Mekong nations to address choking plastic pollution

By Minh Nga   February 13, 2020 | 06:00 am PT
Mekong nations to address choking plastic pollution
A man baths next to plastic waste floating in the Hau River, a tributary of the Mekong River, in Soc Trang Province, southern Vietnam, February 2019. Photo by Nguyen Viet Hung.
Vietnam and three Mekong neighbors will join hands to assess plastic waste leakage into the river system in a bid to fight plastic pollution in the region.

Fifty government officials and university researchers from Cambodia, Laos, Thailand and Vietnam gathered to discuss assessment methodologies to study plastic debris and its sources across the Mekong at this week's regional workshop hosted by Mekong River Commission (MRC) and UNEP Regional Office for Asia and the Pacific in Vientiane, Laos.

The four nations will work together to report on the current state of plastic pollutants in the region and offer policy recommendations to address challenges, the MRC said in a press release.

"The assessment will provide the four Mekong countries with scientific evidence and information on plastic debris, plastic pollution and its threat to the environment and people," Kakuko Nagatani-Yoshida, UNEP regional coordinator for Chemicals, Waste and Air Quality, told the meeting Tuesday and Wednesday.

Assessment will involve monitoring and collecting plastic debris and waste leakage across five sites in major cities along Mekong River, including Chiang Rai and Ubon Ratchathani of Thailand, Vientiane of Laos, Phnom Penh of Cambodia and Can Tho of Vietnam, with four Mekong universities to take the lead.

According to a November 2017 study published in academic journal Environmental Science & Technology, a biweekly peer-reviewed journal published by American Chemical Society, Mekong was one of the 10 rivers that collectively carried between 88-95 percent of plastics into the world's oceans.

Other reports have also pointed to the plastic lifestyle proliferating across Mekong neighborhoods without basin-wide countermeasures, according to MRC.

The regional workshop in Vientiane was held as part of a 10-month long UNEP "Counter-MEASURE" project to conclude this March.

Funded by the Japanese government, the Counter-MEASURE, or the Project on Promotion of Countermeasures Against Marine Plastic Litter in Southeast Asia and India, was launched in mid-2019 led by the UNEP Regional Office for Asia and the Pacific. It aims to study land-based plastic leakage via rivers and canals or drainages into the sea across the Mekong River basin, as well as in Mumbai and throughout the Ganges River basin in India.

This project forms part of a larger technical collaboration signed by MRC and UNEP last December.

An Pich Hatda, MRC CEO, said the partnership with UNEP comes at the right time, as member states prepare to conduct national reviews on the status and trends of plastic debris, including a legal and institutional framework for plastic pollution management as part of MRC’s annual work plan in 2020.

"Reviews aim to provide a better picture and understanding of the plastic threat in each of the four countries," he said, adding MRC would formulate a long-term plan to monitor, assess and provide policy recommendations to member countries, using results from national reviews and the Counter-MEASURE project.

"We hope to develop a strategic Mekong framework for plastic pollution management and create networks across the four countries for the monitoring and management of Mekong plastic pollution," he said.

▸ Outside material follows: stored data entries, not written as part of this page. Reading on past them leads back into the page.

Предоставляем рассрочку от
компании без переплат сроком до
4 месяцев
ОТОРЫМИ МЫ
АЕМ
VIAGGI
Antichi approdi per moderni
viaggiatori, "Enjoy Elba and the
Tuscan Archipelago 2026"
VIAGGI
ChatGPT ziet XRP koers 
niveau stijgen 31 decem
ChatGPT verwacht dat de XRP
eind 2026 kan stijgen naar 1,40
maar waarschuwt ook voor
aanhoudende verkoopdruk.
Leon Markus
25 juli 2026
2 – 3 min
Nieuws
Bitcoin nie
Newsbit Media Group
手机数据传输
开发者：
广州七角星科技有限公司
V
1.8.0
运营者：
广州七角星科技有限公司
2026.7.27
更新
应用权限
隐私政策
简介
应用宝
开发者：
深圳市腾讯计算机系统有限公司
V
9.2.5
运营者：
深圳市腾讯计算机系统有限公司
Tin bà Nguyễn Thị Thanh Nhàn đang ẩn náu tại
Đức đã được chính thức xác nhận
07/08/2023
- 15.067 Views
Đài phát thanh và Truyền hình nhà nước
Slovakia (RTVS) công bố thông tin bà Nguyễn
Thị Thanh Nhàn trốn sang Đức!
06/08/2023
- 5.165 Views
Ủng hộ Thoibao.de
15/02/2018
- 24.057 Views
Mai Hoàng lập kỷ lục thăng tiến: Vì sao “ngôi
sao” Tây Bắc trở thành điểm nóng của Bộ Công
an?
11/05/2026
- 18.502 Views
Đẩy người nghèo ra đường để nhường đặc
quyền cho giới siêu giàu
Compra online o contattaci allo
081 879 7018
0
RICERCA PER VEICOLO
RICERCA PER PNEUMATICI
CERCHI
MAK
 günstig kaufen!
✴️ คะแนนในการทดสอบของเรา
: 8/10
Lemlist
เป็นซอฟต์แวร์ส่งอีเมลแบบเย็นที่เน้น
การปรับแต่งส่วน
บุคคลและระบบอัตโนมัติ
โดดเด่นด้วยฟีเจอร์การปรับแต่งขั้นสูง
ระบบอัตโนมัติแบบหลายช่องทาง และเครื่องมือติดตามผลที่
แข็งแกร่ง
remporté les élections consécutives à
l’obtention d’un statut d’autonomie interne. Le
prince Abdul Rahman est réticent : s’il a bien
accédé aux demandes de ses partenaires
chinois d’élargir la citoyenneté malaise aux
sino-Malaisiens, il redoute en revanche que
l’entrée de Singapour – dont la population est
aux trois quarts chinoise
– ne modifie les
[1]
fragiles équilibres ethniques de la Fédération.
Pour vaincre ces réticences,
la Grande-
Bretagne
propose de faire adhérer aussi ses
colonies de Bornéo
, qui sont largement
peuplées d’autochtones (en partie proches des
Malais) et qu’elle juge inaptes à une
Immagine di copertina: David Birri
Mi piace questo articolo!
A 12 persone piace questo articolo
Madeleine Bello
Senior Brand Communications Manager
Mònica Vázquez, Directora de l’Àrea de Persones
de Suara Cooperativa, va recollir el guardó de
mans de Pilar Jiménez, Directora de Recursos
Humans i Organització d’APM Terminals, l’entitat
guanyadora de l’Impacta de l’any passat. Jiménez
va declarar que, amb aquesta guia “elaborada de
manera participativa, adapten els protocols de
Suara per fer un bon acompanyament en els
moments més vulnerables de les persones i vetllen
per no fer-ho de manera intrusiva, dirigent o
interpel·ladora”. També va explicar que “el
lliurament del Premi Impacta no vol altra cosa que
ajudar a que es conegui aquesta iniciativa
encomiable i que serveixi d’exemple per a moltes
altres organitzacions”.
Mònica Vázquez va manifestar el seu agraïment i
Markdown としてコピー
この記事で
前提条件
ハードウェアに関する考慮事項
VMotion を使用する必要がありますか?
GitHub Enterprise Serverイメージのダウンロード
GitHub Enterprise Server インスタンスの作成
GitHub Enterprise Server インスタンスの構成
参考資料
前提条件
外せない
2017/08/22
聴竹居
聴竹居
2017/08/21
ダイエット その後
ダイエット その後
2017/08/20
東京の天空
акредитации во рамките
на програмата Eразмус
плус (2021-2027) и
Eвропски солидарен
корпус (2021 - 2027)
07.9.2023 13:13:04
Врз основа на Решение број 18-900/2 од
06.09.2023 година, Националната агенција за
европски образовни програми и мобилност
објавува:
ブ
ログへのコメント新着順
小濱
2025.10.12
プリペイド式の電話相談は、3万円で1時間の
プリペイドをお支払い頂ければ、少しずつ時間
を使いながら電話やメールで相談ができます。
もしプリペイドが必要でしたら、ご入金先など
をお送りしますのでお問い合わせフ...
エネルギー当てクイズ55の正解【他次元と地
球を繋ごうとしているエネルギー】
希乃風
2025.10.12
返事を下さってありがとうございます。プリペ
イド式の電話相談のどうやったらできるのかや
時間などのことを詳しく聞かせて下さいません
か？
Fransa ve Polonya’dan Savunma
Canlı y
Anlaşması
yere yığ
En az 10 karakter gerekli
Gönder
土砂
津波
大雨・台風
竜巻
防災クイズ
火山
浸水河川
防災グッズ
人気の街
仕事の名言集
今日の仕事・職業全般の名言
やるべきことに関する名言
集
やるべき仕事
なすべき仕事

The U.N. reported in November last year Southeast Asian countries, among the world’s worst ocean polluters, need tougher regulations for plastic packaging to curb leakage.

Southeast Asia is a major contributor to land-based plastic waste leaking into the world’s oceans, with over half coming from Indonesia, the Philippines, Vietnam and Thailand - along with China, the top single polluter.

Many countries in the region struggle with poor waste sorting and disposal systems, and their growth in population and explosive demand for consumer products mean more single-use plastic ends up in landfills or leaks into the environment.

To battle the growing crisis, Southeast Asia, home to 641 million people across 10 countries, needs to introduce region-wide policies to regulate plastic packaging, UNEP stressed.